We simply plug into our formula from above: \[ (0.032) \pm 1.96 \cdot \sqrt{ \frac{(0.032) \cdot (1 - 0.032)}{500}} = \boxed{0.032 \pm 0.0155}\] or, written out more explicitly, \[ \boxed{ [0.0165 \ , \ 0.0475] } \]

Interpreting Confidence Intervals

Okay, now that we have an example of a confidence interval under our belt, let’s talk about the correct interpretation of confidence intervals.
The following are all correct interpretations of our confidence interval:
- We are 95% confident that the true proportion of FIV-positive cats is between 0.0165 and 0.0475.
- We are 95% confident that the interval \([0.0165 \ , \ 0.0475]\) covers the true proportion of FIV-positive cats.
Here is a technically incorrect way of interpreting the confidence interval: there is a 95% probability that the true proportion of FIV-positive cats lies between 0.0165 and 0.0475.

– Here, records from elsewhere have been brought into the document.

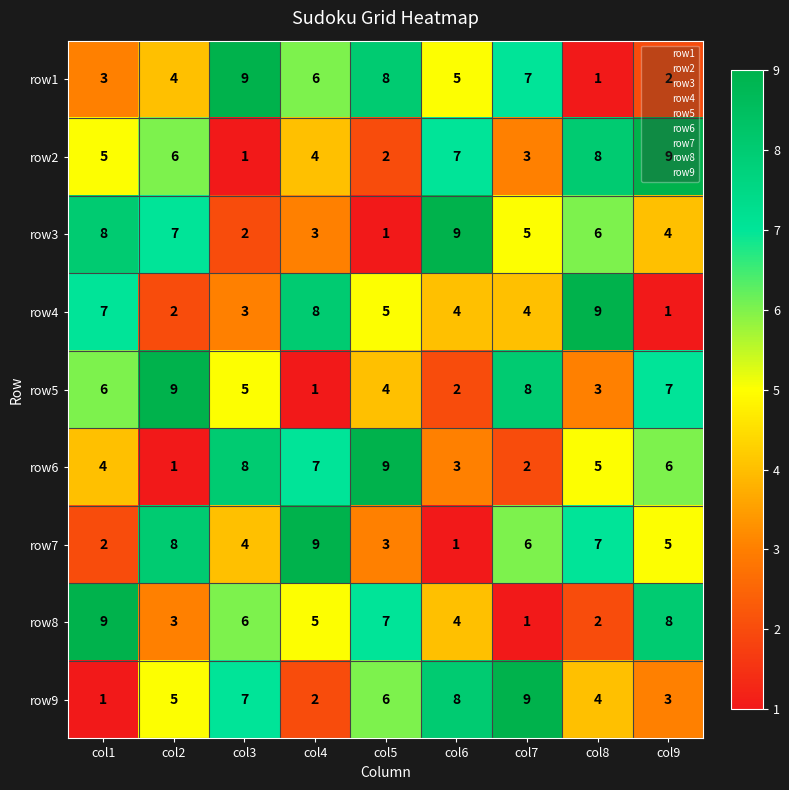

What is the spread (max minus min) of values at col6?

8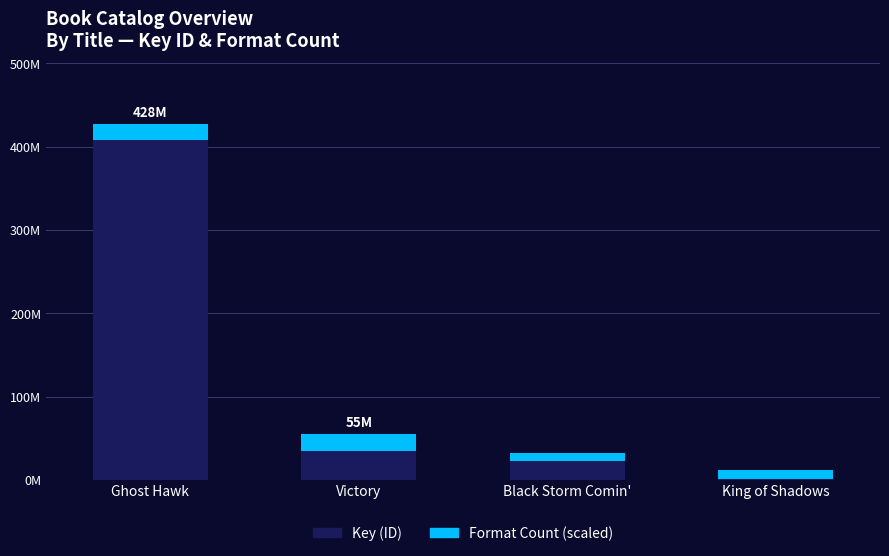

What are all the series names shown in the legend?

Key (ID), Format Count (scaled)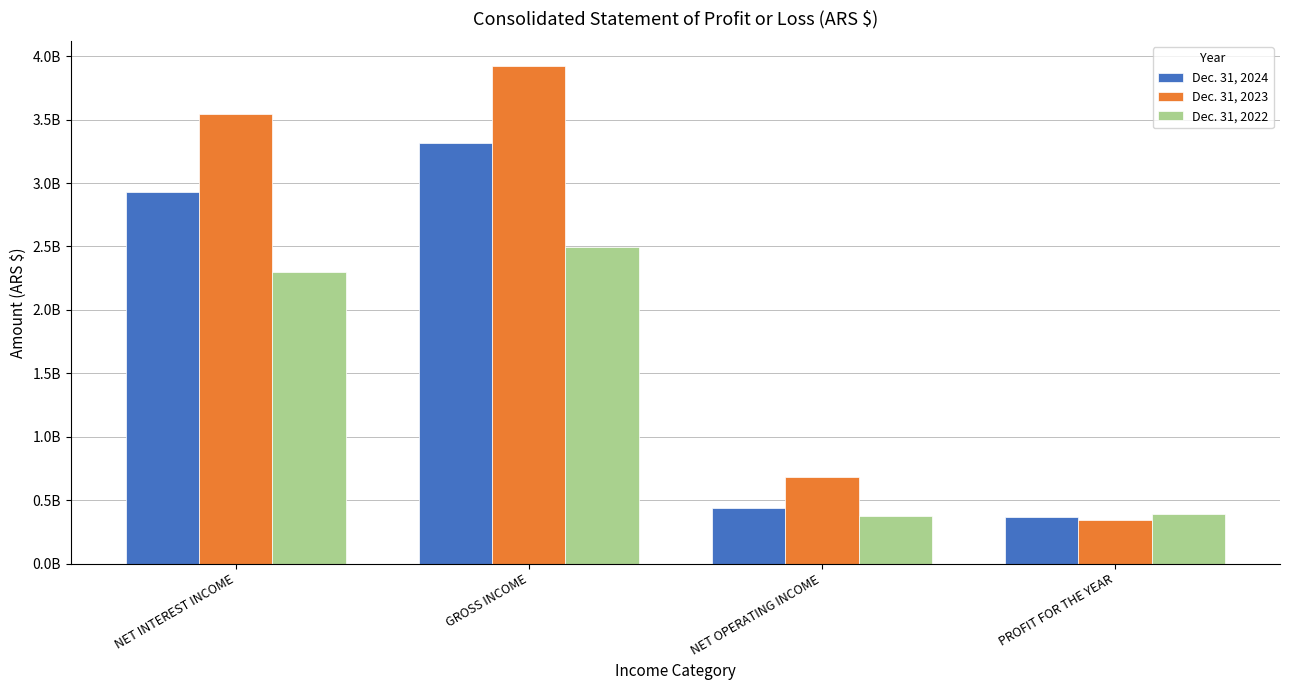

What is the difference between the second highest and second lowest values in the Dec. 31, 2024 series?

2487936604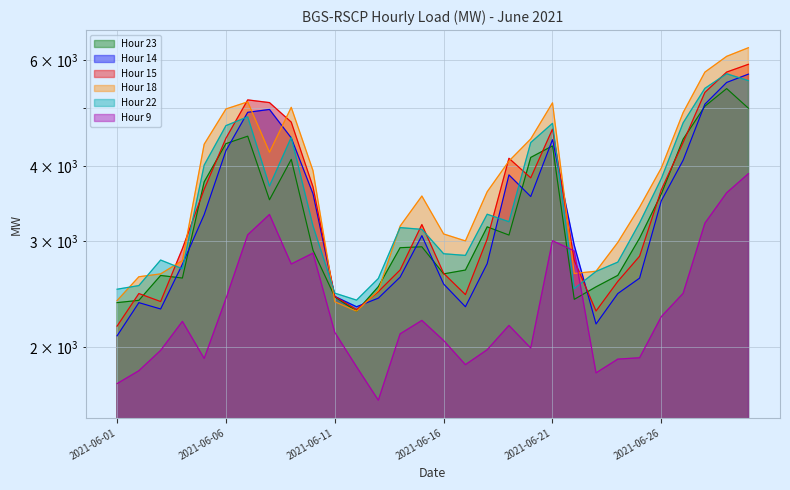

True or false: Hour 23 and Hour 22 cross at least once.

False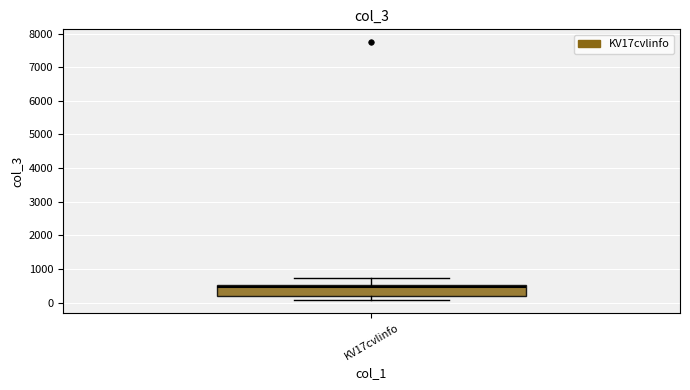

Where does the upper whisker of the box for KV17cvlinfo end on the y-axis? The values are not printed on the chart, so give them approximately, as read against the axis.

700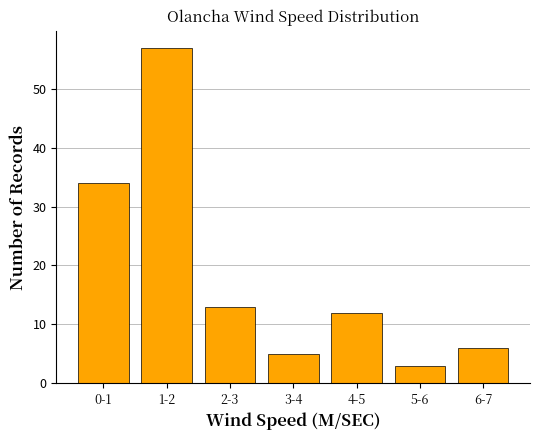

Reading left to right, extract all data points from this chart.

0-1=34	1-2=57	2-3=13	3-4=5	4-5=12	5-6=3	6-7=6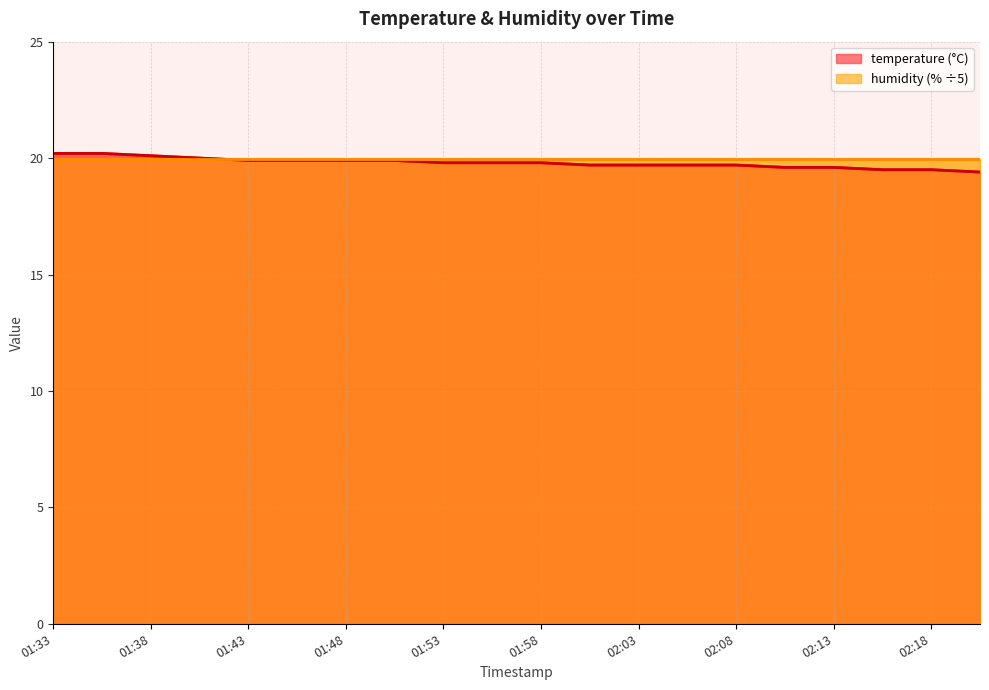

List the labels in order of value, largest first.

01:33, 01:36, 01:38, 01:41, 01:43, 01:46, 01:48, 01:51, 01:53, 01:55, 01:58, 02:00, 02:03, 02:05, 02:08, 02:10, 02:13, 02:15, 02:18, 02:20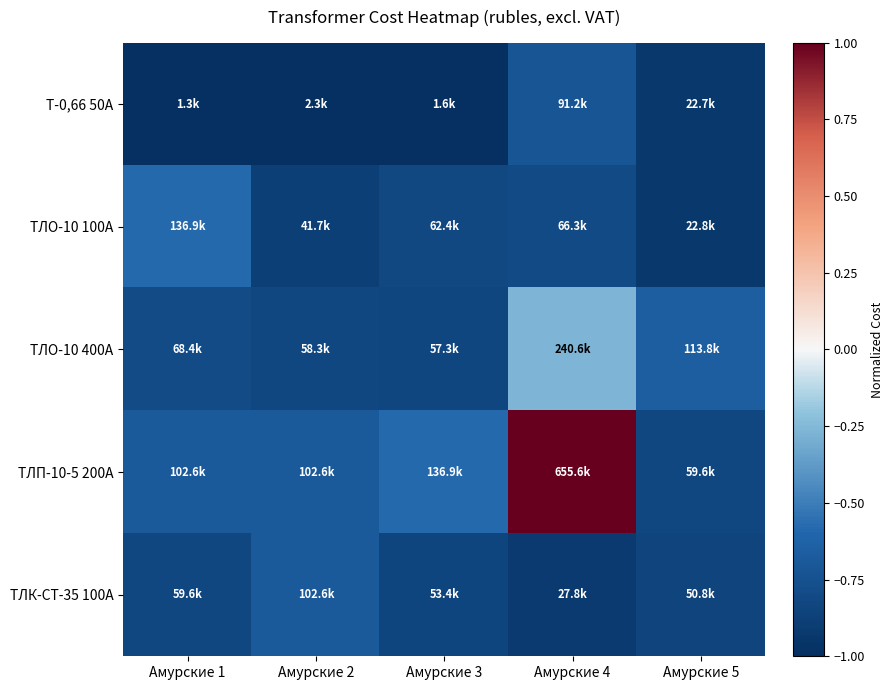

How many series are shown in this chart?

5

Interpreting Confidence Intervals

Why is this typically rejected as an interpretation of a confidence interval?
Because this phrasing makes it sound as though the true proportion of FIV-positive cats is a random variable!
- The true proportion of FIV positive cats is a fixed, deterministic value \(p\).
- What is random are the endpoints of our confidence interval!
- This is why we phrase our interpretation in terms of “coverage”; it is to highlight the fact that the endpoints of our interval are where our uncertainty (i.e. randomness) comes into play.
I grant that the above is a very subtle point. However, Statisticians are quite particular about wording when it comes to interpreting confidence intervals. As such, we will be particular in this class as well!

Your Turn!

Exercise 3

As a film critic, you are interested in determining the true proportion of people that have watched The Mandalorian. You take a representative sample of 100 people, and note that 47% of these people have watched The Mandalorian.

Construct a 95% confidence interval for the proportion of people that have watched The Mandalorian, and interpret your interval in the context of the problem.
When constructing an 85% confidence interval for the proportion of people that have watched The Mandalorian, would you expect this interval to be wider or shorter than the interval you found in part (a)?
Now, actually construct an 85% confidence interval for the proportion of people that have watched The Mandalorian and see if this agrees with your answer to part (b).

Your Turn!

Exercise 4

As a political scientist, Morgan would like to know the true proportion of people in a city that support Candidate A in an upcoming election. To that effect, they take a representative sample of 120 people and determine that 51% of these sampled individuals support Candidate A.

Construct an 87% confidence interval for the true proportion of people that support Candidate A.